June 12, 2016, realized today that I'd forgotten to add the Cream of Tartar to the keg, so I did that today, 2 tsp. That most excellent looking yeast had expanded in the mason jar and leaked all over the fridge.

Monday, May 2, 2016

Batch 186, Malted Cider

I haven't made a cider before, and the universe seems to be pushing me in that direction. My beer club met at Merriwether Cider Company a couple of weeks ago, and we got a great tour and discussion about how to make ciders. Then I was reading a recent issue of Zymurgy and they had an article about making malted ciders. The problem with straight-up cider is that there isn't any nutrients for the yeast. Malted cider, however, uses some beer wort added to the apple juice as yeast nutrient, so when I was making Batch 185, I ran off an extra gallon to make 5 gallons of malted cider. It turns out the wort I ran off was a little low on gravity, so I added some DME to get it to 1.042.

5 gallon batch

4 gallons of cider from concentrate. My wife bought 11 of these cans at about $1 each from Winco:

Beats the crap out of me why I take a photo landscape and Google turns it to portrait and doesn't give me any option to rotate it.
So 11 of these plus 3 gallons of water plus 1 gallon of wort makes 5 gallons.

All I did was mix the concentrate with water in a fermenter bucket, then added the gallon of wort, oxygenated, then pitched a jar of Wyeast London Ale III from batch 184. I'm real interested to see how this comes out. This was super simple to make and was easy to add into a regular brew day. I'm a little worried about sanitation, I was careful, but the water came right out of the tap (through a carbon filter), not boiled, the wort came right out of the mash tun, so it was about 170F at one point, but not boiled and much it was much cooler when I added it to the cider.
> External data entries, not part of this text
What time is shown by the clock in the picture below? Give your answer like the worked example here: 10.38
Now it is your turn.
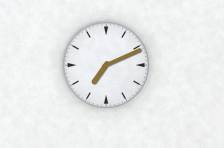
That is 7.11
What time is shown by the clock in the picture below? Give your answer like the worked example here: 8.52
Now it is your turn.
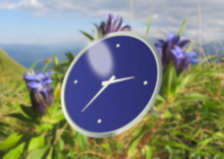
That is 2.36
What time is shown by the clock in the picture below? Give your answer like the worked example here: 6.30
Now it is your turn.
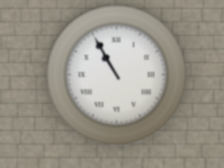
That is 10.55
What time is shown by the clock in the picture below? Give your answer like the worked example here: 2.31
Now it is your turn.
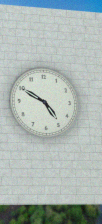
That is 4.50
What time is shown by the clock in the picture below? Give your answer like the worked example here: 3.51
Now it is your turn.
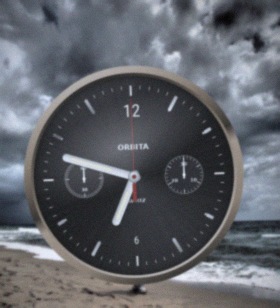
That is 6.48
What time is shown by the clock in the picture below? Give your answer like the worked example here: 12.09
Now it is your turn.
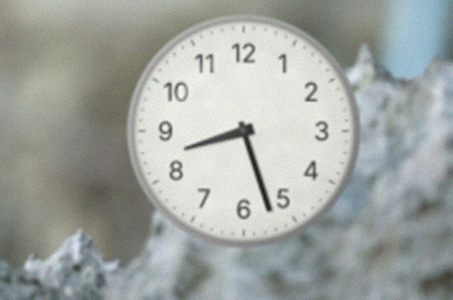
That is 8.27
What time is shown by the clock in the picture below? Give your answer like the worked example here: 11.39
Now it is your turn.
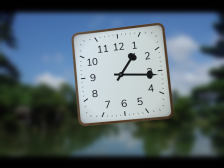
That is 1.16
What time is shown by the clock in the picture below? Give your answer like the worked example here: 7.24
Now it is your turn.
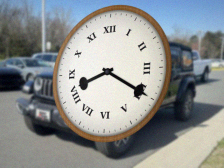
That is 8.20
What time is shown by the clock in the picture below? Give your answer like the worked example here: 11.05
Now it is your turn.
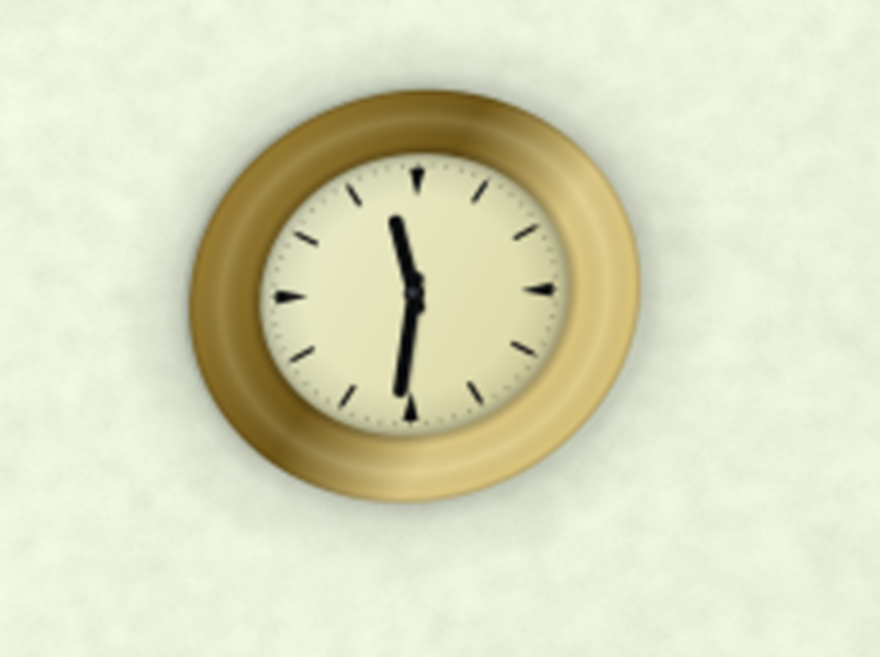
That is 11.31
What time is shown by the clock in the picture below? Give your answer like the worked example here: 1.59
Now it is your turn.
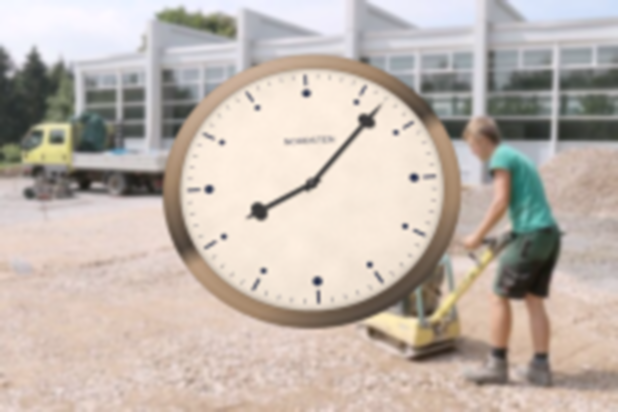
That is 8.07
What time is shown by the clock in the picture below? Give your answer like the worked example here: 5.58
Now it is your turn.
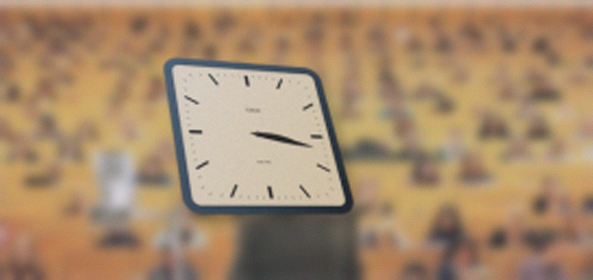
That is 3.17
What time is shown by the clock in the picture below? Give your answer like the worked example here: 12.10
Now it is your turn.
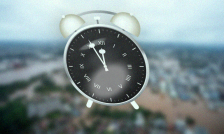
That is 11.56
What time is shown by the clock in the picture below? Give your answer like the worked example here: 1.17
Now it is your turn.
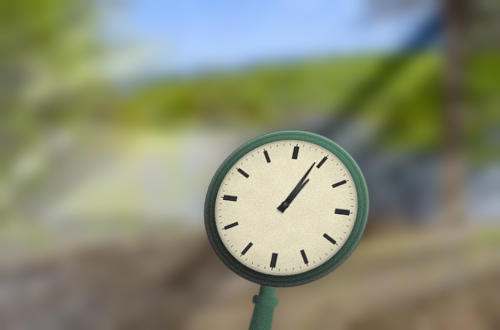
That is 1.04
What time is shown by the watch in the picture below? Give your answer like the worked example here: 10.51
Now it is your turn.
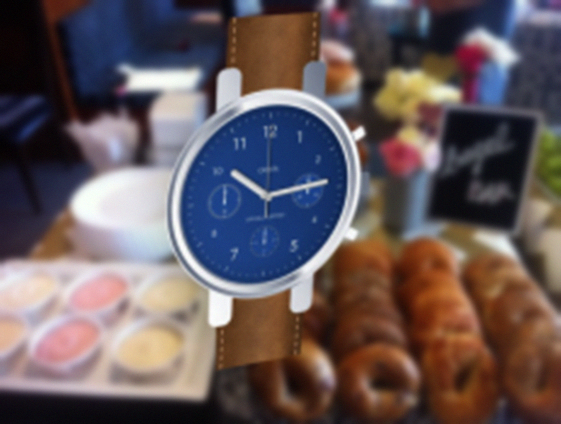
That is 10.14
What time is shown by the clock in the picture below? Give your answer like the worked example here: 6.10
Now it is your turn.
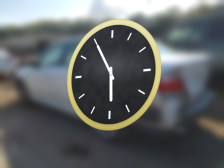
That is 5.55
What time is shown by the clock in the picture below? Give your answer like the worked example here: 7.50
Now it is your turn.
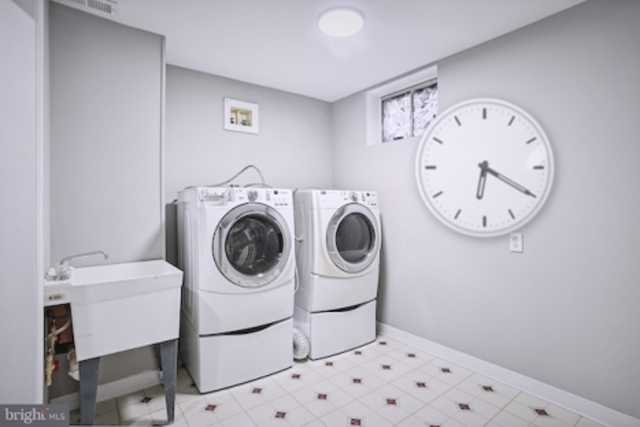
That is 6.20
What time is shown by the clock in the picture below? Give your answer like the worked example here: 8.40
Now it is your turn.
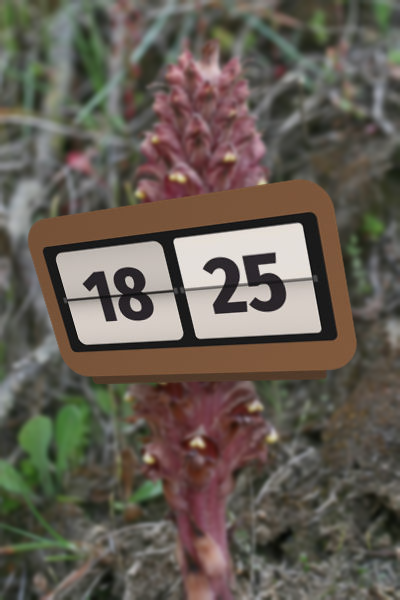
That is 18.25
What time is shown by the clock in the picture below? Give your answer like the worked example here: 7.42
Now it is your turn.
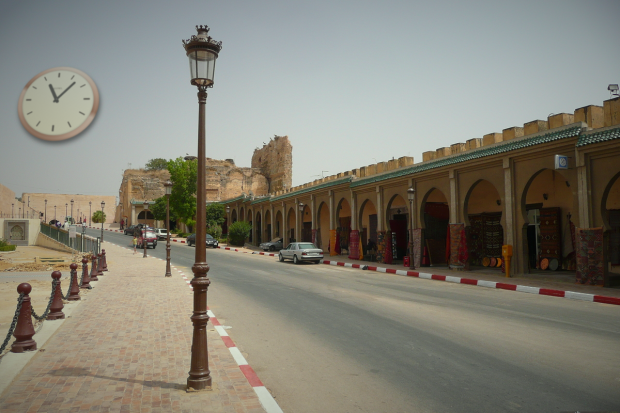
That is 11.07
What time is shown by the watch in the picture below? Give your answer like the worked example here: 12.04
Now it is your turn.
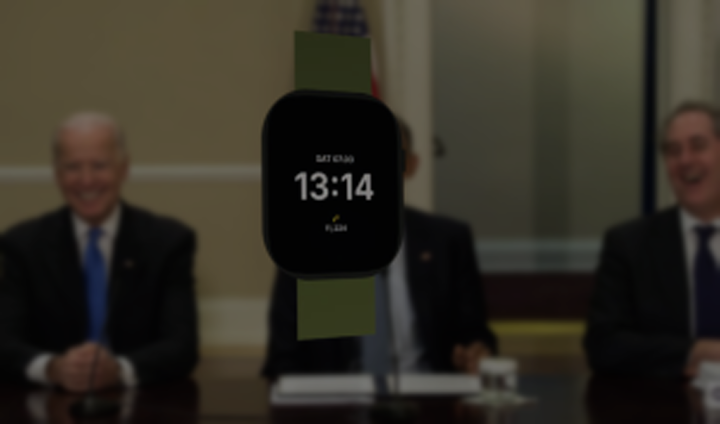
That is 13.14
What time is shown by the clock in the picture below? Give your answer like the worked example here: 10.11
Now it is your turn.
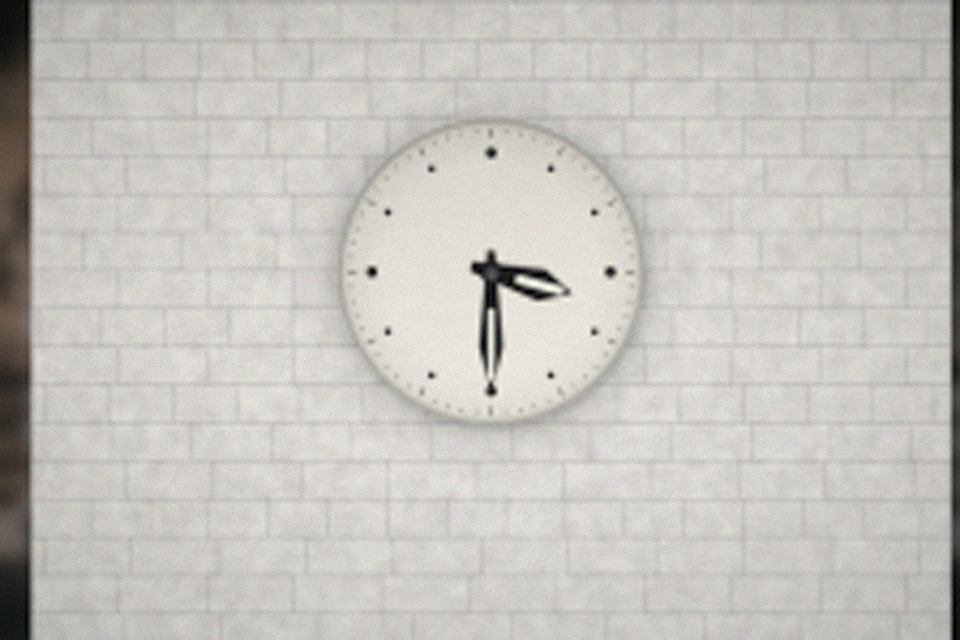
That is 3.30
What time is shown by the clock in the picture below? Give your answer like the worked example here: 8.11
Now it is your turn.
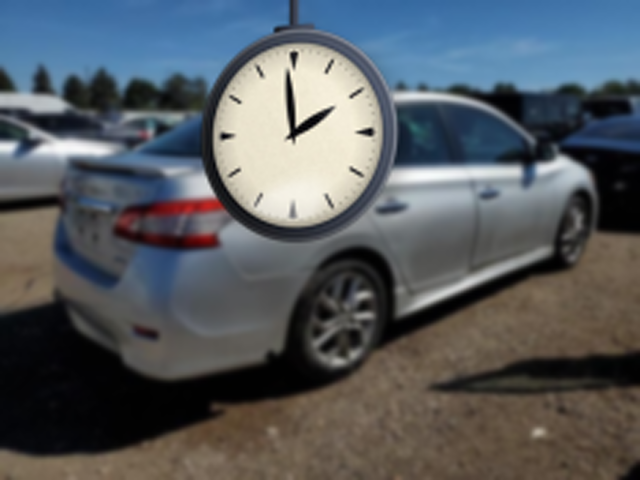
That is 1.59
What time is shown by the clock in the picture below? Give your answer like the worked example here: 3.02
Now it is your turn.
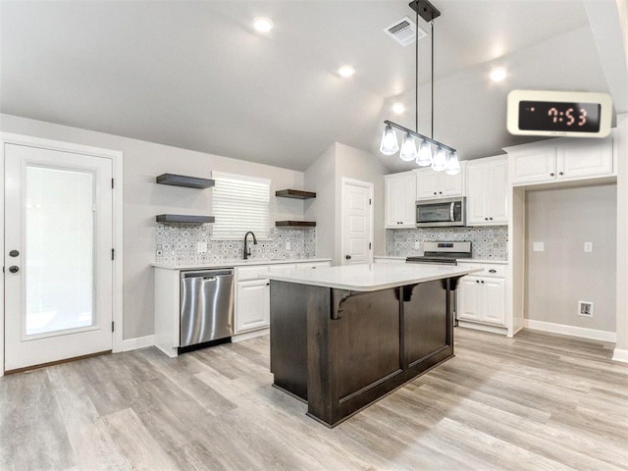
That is 7.53
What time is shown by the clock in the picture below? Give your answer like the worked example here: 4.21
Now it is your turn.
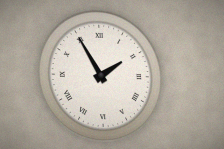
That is 1.55
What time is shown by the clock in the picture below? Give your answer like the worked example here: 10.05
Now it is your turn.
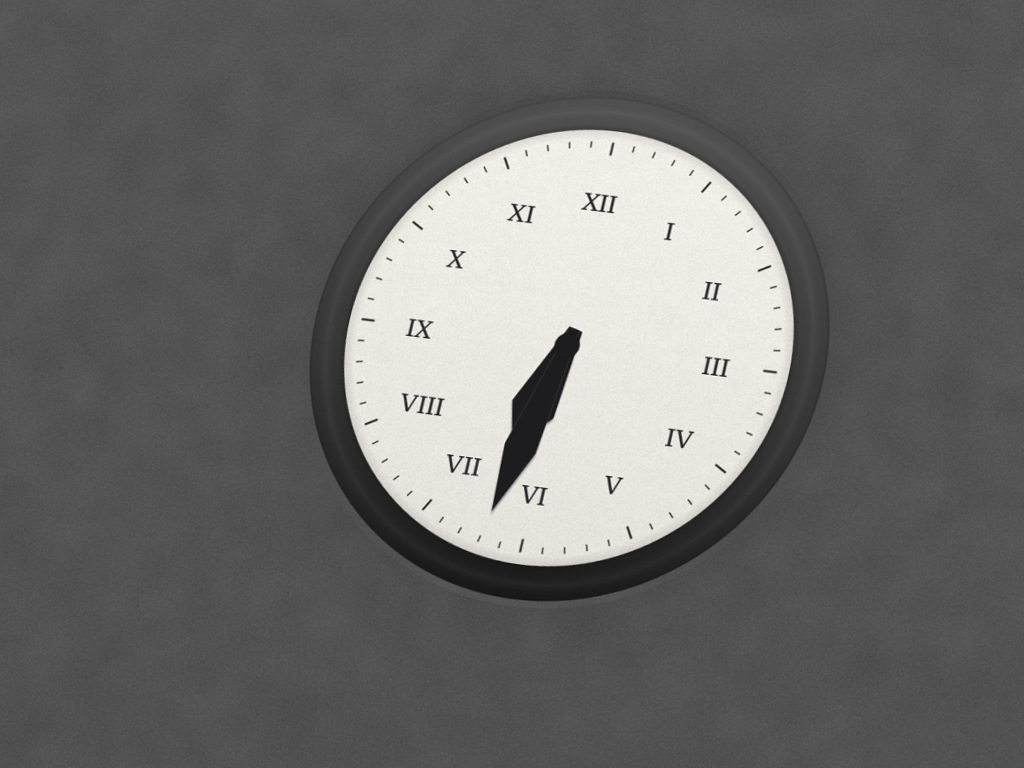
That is 6.32
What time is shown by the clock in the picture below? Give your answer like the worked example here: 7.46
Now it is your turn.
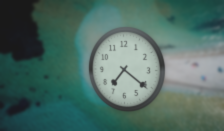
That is 7.21
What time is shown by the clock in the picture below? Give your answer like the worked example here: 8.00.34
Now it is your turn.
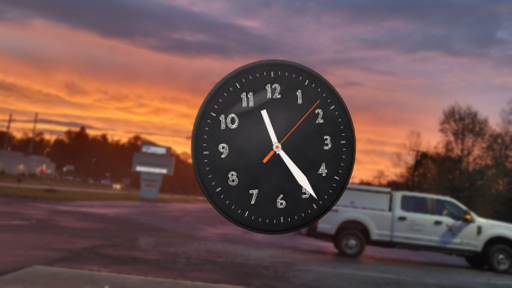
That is 11.24.08
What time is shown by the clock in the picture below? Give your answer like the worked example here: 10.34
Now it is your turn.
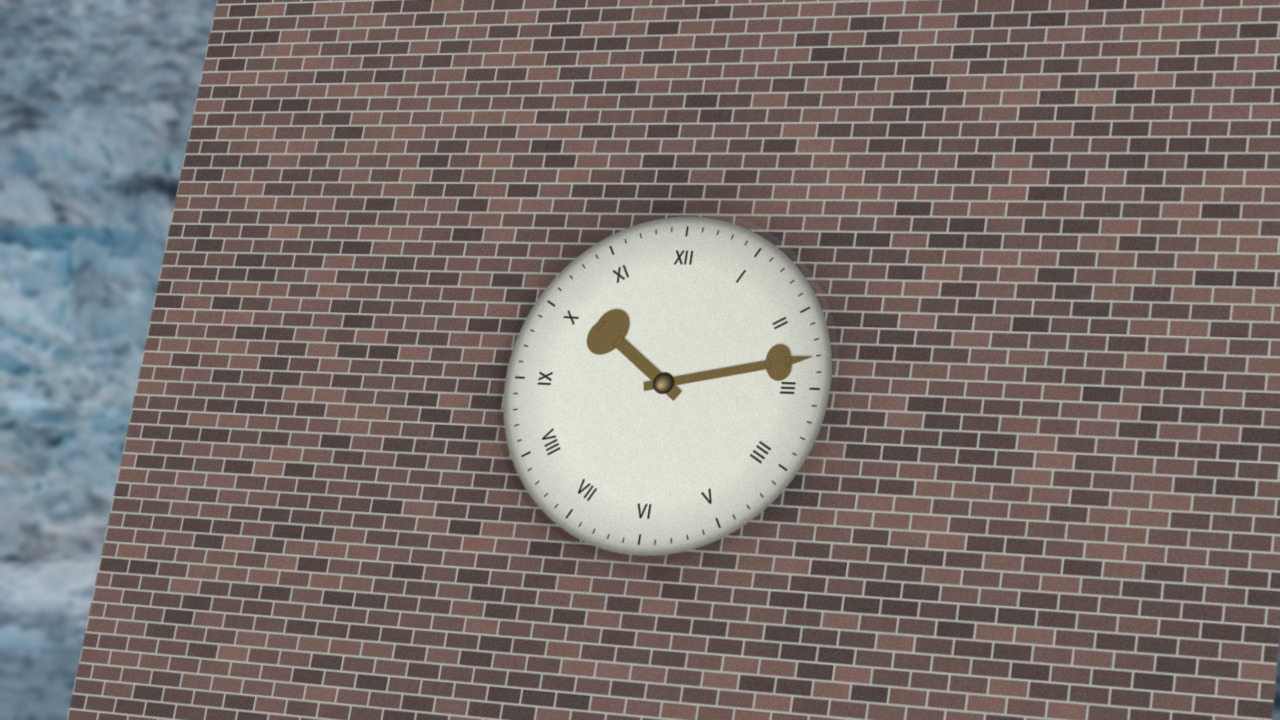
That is 10.13
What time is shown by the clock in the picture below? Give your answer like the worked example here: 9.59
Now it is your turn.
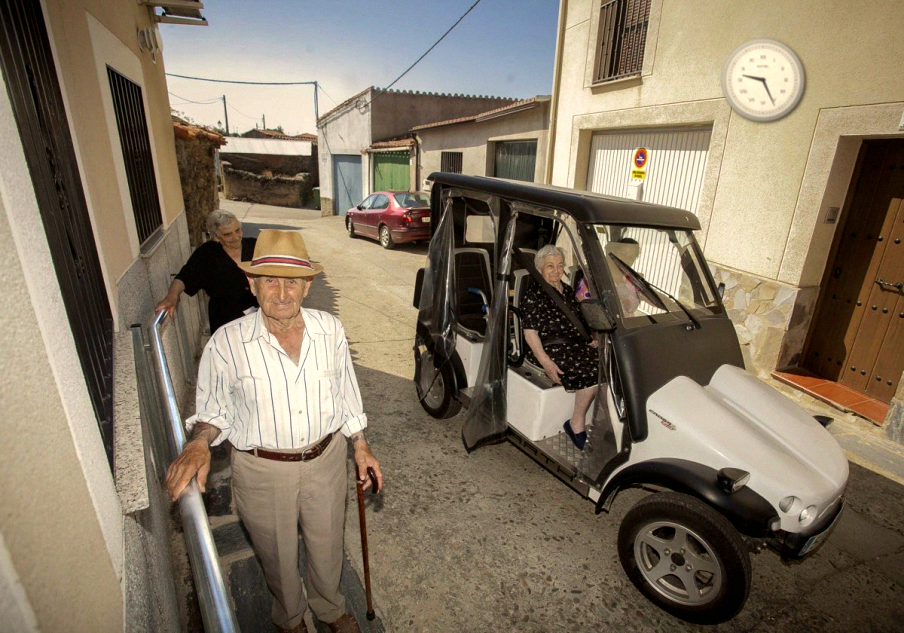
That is 9.26
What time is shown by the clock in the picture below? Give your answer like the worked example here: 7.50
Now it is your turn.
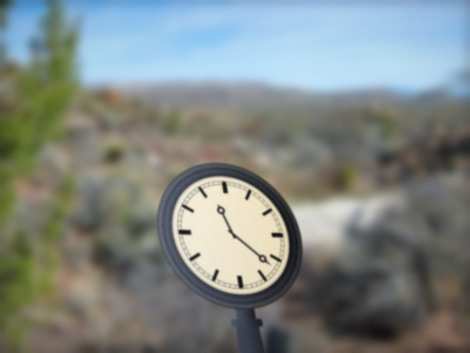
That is 11.22
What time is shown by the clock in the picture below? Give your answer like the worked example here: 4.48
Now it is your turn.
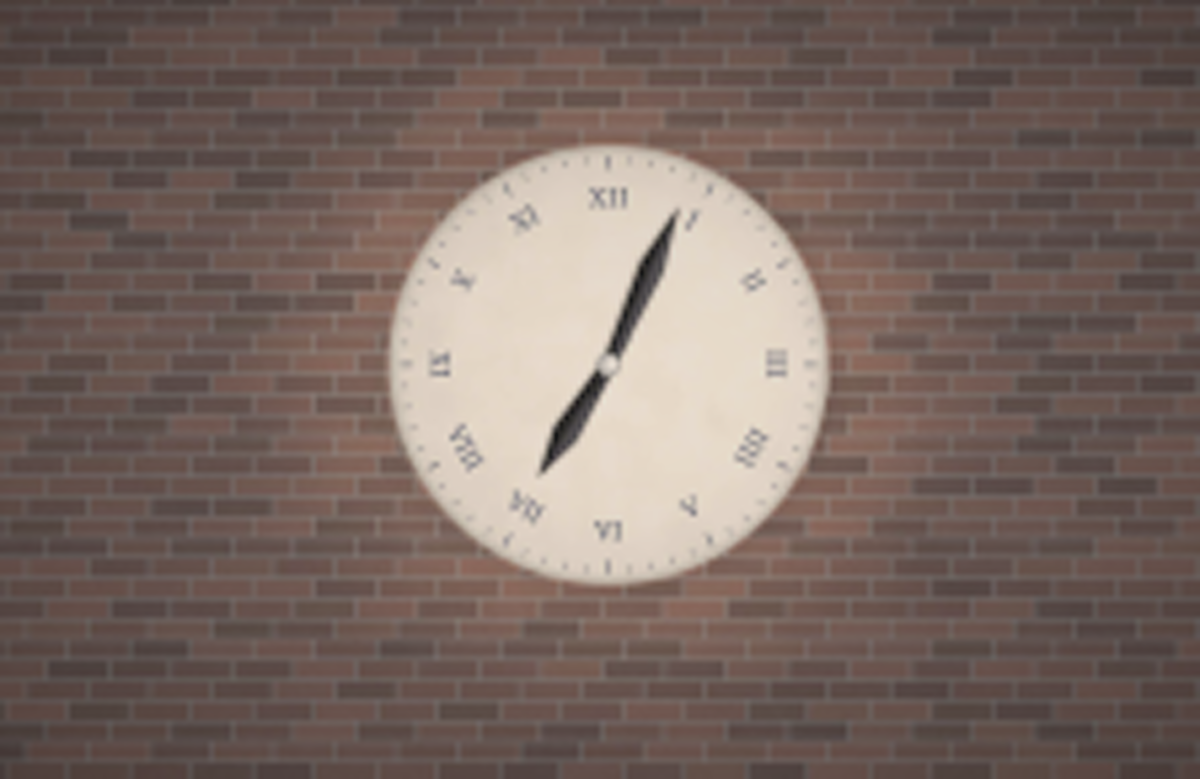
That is 7.04
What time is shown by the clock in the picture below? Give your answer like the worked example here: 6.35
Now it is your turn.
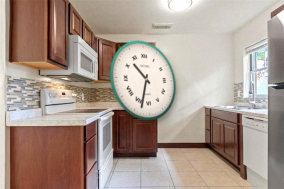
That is 10.33
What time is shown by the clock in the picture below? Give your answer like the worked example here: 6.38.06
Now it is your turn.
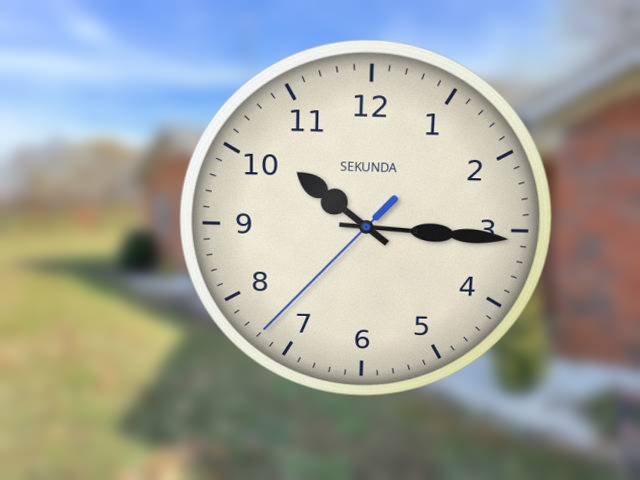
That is 10.15.37
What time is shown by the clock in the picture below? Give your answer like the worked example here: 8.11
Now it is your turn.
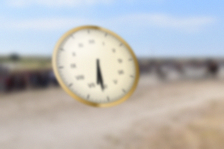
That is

May 3, the airlock is bubbling away, that's a good sign.

May 11, fermentation is done, FG is 1.012, so I put it in a keg and put it on tap. I added 2 tsp of Cream of Tartar to the fermenter before kegging, it probably would have been better to add that to the keg.

May 14, first taste now that's carbonated, it's good, but a little plain, not a lot of apple flavor.

June 3, I've been mixing this 50/50 with the Prickly Pear beer, and that is an excellent combination. I took a growler to a tennis match for afterwards, and it was gone in about 10 minutes.